I am trying to create an embedding for 1,000,000 words on tensorflow. Each word will have a 256 float32 vector representing the word. The issue is that I keep running out of memory. This does not make sence to me since I have 8GB of memory on my GTX 1080. The embedding should only take up 1e6 * 256 * 4 = 1 Gb of memory. I also have another matrix on the output which is of the same size. Other than that there are a few other tensors which should be small in comparison.

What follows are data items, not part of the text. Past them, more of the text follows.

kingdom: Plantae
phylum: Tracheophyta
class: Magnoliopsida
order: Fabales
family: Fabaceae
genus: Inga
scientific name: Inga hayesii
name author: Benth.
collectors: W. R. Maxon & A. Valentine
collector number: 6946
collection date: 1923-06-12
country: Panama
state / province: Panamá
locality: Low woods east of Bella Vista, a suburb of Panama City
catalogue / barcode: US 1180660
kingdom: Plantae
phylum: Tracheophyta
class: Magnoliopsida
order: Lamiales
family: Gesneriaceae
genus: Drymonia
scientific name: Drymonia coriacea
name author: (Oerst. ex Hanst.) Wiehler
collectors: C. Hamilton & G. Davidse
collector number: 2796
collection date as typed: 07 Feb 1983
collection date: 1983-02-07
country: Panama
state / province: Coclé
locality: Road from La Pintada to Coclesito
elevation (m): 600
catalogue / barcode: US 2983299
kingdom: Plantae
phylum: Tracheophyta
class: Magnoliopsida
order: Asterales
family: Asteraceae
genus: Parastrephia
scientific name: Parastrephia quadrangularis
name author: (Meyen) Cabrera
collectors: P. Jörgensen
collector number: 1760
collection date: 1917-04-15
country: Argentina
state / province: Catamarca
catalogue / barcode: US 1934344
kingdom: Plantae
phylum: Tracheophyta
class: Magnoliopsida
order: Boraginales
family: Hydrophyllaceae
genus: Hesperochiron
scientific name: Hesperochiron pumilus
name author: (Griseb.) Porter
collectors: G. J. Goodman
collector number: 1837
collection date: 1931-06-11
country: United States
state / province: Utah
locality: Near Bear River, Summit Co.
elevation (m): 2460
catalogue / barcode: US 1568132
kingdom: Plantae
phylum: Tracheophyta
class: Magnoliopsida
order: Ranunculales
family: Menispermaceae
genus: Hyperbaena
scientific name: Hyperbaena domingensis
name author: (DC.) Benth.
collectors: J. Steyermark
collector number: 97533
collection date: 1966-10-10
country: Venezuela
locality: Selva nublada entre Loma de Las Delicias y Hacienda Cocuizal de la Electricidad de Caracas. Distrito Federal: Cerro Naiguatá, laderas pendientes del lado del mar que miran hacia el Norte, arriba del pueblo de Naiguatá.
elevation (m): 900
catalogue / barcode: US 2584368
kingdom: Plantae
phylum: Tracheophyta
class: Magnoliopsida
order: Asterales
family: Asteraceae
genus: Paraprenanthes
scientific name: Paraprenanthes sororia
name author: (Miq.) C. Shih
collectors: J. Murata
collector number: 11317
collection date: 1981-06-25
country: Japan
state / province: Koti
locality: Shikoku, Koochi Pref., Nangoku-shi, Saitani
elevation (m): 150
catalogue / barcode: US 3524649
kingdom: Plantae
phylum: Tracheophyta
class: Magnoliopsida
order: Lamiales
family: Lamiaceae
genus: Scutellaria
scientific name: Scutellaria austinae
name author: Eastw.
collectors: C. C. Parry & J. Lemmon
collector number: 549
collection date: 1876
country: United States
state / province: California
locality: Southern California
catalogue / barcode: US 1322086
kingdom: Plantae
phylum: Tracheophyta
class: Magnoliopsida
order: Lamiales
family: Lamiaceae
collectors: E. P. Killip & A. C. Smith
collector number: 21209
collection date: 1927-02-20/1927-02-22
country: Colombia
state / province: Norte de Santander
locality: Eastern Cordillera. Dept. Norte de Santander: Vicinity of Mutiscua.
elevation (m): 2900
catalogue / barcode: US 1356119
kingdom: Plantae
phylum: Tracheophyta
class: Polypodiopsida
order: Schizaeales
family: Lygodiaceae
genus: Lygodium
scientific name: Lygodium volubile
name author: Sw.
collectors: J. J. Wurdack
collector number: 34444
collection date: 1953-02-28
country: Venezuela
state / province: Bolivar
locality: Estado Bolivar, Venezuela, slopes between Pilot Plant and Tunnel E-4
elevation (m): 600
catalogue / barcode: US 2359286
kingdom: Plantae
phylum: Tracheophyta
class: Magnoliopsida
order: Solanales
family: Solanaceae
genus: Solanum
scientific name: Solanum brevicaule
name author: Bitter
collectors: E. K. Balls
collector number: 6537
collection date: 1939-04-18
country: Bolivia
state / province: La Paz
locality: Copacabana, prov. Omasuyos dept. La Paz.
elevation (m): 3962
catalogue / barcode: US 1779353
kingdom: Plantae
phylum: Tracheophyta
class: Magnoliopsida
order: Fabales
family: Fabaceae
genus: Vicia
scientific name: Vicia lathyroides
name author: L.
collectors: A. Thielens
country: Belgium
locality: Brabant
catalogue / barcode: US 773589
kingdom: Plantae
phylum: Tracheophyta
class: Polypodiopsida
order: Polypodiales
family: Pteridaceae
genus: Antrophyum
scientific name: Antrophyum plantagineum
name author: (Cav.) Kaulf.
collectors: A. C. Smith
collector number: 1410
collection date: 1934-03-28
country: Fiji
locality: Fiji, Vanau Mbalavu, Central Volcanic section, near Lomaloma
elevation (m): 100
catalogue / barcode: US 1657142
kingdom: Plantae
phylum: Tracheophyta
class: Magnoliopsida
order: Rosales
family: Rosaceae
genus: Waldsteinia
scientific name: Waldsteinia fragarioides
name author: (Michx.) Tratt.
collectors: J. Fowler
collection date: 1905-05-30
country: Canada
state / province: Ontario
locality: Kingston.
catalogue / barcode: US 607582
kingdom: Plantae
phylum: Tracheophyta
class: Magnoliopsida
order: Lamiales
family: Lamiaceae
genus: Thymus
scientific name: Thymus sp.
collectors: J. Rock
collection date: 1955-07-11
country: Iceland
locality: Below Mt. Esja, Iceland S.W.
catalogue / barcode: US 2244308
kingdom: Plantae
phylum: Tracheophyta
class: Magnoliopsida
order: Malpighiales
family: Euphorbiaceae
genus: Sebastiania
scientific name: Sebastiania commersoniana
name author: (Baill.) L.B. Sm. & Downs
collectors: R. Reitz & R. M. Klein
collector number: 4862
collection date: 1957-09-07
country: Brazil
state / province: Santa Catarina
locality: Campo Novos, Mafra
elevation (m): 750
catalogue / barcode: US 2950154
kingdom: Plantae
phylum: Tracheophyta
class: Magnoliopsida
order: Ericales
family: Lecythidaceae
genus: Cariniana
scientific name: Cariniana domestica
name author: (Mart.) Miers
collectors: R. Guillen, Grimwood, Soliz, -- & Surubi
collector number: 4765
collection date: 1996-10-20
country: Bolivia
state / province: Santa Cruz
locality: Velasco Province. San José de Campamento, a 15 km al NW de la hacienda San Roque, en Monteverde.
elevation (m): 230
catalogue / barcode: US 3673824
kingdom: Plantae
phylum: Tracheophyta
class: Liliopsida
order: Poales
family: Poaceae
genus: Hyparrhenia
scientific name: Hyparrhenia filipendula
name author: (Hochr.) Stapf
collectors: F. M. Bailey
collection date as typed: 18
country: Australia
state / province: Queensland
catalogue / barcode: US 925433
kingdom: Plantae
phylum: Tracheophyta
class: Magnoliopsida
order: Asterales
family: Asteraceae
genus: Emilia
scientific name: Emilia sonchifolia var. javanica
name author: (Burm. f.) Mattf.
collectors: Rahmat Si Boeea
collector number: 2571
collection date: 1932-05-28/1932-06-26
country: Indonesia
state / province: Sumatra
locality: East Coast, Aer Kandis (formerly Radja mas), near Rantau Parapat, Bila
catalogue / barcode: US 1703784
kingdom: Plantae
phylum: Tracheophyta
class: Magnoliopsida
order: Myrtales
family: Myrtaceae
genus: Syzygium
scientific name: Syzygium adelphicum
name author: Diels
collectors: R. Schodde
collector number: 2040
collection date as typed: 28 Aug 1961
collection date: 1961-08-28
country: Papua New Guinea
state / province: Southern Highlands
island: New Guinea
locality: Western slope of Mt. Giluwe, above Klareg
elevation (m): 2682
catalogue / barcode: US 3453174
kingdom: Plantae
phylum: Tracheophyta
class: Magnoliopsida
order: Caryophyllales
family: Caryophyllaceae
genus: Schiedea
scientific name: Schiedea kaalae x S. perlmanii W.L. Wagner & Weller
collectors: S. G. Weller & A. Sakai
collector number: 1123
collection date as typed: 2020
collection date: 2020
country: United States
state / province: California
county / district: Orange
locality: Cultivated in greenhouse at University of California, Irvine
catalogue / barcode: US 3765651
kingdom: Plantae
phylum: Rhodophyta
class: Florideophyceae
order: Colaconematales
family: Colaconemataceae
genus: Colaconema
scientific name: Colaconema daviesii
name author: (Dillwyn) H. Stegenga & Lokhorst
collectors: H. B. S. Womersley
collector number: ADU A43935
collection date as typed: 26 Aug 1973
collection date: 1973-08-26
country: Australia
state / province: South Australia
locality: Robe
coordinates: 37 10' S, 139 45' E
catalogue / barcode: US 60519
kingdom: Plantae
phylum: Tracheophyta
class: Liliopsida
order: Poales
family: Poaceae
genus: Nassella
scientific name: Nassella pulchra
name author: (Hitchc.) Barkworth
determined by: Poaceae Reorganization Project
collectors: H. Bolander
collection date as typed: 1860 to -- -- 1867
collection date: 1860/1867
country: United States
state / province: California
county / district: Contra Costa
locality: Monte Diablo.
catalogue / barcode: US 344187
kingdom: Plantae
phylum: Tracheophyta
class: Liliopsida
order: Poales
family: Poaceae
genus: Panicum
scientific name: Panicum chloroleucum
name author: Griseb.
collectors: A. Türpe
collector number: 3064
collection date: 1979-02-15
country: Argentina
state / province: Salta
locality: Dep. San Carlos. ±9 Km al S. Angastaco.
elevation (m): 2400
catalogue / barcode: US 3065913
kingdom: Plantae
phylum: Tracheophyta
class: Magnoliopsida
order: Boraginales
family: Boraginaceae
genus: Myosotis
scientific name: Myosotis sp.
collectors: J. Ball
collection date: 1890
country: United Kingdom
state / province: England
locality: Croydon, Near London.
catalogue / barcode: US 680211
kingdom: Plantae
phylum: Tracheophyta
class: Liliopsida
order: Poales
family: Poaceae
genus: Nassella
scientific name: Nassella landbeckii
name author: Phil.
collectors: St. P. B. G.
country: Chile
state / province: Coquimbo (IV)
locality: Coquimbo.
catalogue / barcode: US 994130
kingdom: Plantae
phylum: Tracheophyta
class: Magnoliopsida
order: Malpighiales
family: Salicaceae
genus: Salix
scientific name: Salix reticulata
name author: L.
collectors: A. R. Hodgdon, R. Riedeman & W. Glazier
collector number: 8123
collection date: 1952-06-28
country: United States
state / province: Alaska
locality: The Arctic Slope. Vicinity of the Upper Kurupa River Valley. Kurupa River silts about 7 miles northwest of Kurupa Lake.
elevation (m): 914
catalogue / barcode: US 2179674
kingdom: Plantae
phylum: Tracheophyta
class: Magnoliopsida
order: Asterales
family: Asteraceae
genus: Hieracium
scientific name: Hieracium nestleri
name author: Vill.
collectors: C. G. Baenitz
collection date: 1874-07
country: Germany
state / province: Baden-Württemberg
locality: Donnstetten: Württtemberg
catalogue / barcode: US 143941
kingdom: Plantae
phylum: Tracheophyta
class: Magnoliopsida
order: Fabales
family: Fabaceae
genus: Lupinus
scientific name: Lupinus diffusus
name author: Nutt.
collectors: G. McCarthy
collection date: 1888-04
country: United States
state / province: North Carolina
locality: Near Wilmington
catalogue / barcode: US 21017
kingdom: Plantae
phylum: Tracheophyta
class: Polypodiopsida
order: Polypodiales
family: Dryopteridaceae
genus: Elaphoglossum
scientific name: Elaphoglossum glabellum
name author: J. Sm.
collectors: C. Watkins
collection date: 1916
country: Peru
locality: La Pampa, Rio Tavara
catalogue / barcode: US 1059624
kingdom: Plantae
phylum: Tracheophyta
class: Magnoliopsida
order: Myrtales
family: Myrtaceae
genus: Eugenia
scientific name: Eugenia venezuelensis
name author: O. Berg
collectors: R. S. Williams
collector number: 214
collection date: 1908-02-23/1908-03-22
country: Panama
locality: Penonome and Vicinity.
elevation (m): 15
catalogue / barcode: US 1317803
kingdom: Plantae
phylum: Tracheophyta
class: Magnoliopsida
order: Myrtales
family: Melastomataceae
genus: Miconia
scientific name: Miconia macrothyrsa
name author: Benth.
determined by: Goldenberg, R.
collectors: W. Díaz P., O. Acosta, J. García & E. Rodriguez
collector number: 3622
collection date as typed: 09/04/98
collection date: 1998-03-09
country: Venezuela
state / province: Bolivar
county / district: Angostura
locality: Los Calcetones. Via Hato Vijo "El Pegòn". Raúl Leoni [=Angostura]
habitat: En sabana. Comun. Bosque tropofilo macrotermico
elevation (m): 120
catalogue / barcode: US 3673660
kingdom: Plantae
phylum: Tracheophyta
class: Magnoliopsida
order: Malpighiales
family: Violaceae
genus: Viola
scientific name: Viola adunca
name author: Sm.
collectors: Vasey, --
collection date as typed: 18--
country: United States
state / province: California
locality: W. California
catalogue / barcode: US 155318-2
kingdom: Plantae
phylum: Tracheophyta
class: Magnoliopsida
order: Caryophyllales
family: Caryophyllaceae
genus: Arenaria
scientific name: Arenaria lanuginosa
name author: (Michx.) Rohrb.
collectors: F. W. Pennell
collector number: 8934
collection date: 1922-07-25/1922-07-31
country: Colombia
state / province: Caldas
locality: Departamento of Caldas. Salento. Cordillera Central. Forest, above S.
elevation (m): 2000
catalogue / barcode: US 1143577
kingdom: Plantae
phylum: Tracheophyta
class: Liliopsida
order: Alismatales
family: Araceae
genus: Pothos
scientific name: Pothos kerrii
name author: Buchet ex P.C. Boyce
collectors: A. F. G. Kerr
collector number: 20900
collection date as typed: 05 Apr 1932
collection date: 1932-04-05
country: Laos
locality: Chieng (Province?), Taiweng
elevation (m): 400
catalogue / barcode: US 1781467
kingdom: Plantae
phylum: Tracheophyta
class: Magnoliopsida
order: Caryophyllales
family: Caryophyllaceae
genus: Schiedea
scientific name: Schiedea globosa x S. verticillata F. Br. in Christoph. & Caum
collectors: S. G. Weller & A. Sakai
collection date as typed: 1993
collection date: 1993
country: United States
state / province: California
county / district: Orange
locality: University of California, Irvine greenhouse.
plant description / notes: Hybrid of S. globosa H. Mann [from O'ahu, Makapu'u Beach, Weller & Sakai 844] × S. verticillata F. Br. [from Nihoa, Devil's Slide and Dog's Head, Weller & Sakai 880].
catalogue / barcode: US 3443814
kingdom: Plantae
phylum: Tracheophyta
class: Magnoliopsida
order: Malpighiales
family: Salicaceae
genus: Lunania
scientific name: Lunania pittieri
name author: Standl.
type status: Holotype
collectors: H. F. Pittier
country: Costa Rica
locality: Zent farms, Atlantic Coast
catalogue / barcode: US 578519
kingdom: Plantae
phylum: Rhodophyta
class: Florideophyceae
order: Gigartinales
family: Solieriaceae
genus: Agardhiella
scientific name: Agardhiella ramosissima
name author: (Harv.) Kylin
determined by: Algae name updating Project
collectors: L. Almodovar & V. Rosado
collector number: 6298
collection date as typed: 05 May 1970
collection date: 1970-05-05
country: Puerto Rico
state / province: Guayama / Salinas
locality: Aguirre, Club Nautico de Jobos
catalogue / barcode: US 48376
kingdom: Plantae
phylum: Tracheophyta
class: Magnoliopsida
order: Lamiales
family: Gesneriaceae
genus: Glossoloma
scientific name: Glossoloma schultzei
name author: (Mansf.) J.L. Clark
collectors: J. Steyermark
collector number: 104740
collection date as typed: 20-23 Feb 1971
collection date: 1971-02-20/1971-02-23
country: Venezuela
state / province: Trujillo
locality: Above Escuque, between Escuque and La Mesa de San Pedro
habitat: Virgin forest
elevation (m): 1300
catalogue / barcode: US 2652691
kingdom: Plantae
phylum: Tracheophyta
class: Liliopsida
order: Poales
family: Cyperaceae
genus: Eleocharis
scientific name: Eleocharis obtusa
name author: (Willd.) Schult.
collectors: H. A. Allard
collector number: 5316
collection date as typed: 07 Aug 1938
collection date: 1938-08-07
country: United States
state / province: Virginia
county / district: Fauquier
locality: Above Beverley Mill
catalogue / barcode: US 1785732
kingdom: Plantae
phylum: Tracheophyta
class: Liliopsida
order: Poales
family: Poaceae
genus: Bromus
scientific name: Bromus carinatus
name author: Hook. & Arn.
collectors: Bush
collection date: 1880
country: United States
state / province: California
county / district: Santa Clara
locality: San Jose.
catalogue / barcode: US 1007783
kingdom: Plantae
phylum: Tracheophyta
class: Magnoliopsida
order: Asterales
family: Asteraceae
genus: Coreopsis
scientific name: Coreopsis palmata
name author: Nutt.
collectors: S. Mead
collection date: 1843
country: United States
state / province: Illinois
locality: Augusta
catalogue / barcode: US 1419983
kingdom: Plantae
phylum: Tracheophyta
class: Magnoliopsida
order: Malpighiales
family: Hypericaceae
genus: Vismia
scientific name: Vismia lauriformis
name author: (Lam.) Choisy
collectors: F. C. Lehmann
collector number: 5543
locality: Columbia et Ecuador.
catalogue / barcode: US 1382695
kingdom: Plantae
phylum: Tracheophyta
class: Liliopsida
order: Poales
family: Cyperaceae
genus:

Therefore I only see about 2 - 3 GB worth of memory needed to store the model and it is failing when I call sess.run(tf.initialize_all_variables()) . Where is all my memory going and do you have any advice for how I can get around this?

import tensorflow as tf
import nltk
import numpy as np
import os
import multiprocessing
import itertools
import pickle
from unidecode import unidecode

BATCH_SIZE = 32
TIME_STEPS = 64
WORD_VEC_SIZE = 256

words, training_data = pickle.load(open('vocab.pickle', 'rb'))
word2index = {w:i for i, w in enumerate(words)}
index2word = {i:w for i, w in enumerate(words)}

input_tensor = tf.placeholder(tf.int32, (BATCH_SIZE, TIME_STEPS + 1), 'input_tensor')
embedding = tf.Variable(tf.random_uniform((len(words), WORD_VEC_SIZE), -1, 1), name = 'embedding')

rnn = tf.nn.rnn_cell.BasicRNNCell(WORD_VEC_SIZE)
state = tf.zeros((BATCH_SIZE, rnn.state_size))
input_vectors = tf.nn.embedding_lookup([embedding], input_tensor[:, :TIME_STEPS])
cost = 0

with tf.variable_scope('rnn') as scope:
    W_out = tf.get_variable('W_out', (WORD_VEC_SIZE, len(words)), initializer = tf.truncated_normal_initializer(0.0, 1 / np.sqrt(WORD_VEC_SIZE)))
    b_out = tf.get_variable('b_out', (len(words), ), initializer = tf.truncated_normal_initializer(0.0, 0.01))
    for t in range(TIME_STEPS):
        y, state = rnn(tf.reshape(input_vectors[:, t, :], (-1, WORD_VEC_SIZE)), state)
        cost += tf.reduce_mean(tf.nn.sampled_softmax_loss(W_out, b_out, y, tf.reshape(input_tensor[:, t + 1], (-1, 1)), 1000, len(words)))
        scope.reuse_variables()

train_step = tf.train.AdamOptimizer(1e-4).minimize(cost)

sess = tf.Session()
sess.run(tf.initialize_all_variables())
saver = tf.train.Saver()

What I was not accounting for was the AdamOptimizer. I forgot that this needs to store various parameters for each of the weights in my model. When I changed to a GraidentDecent optimizer it now fits on my GPU.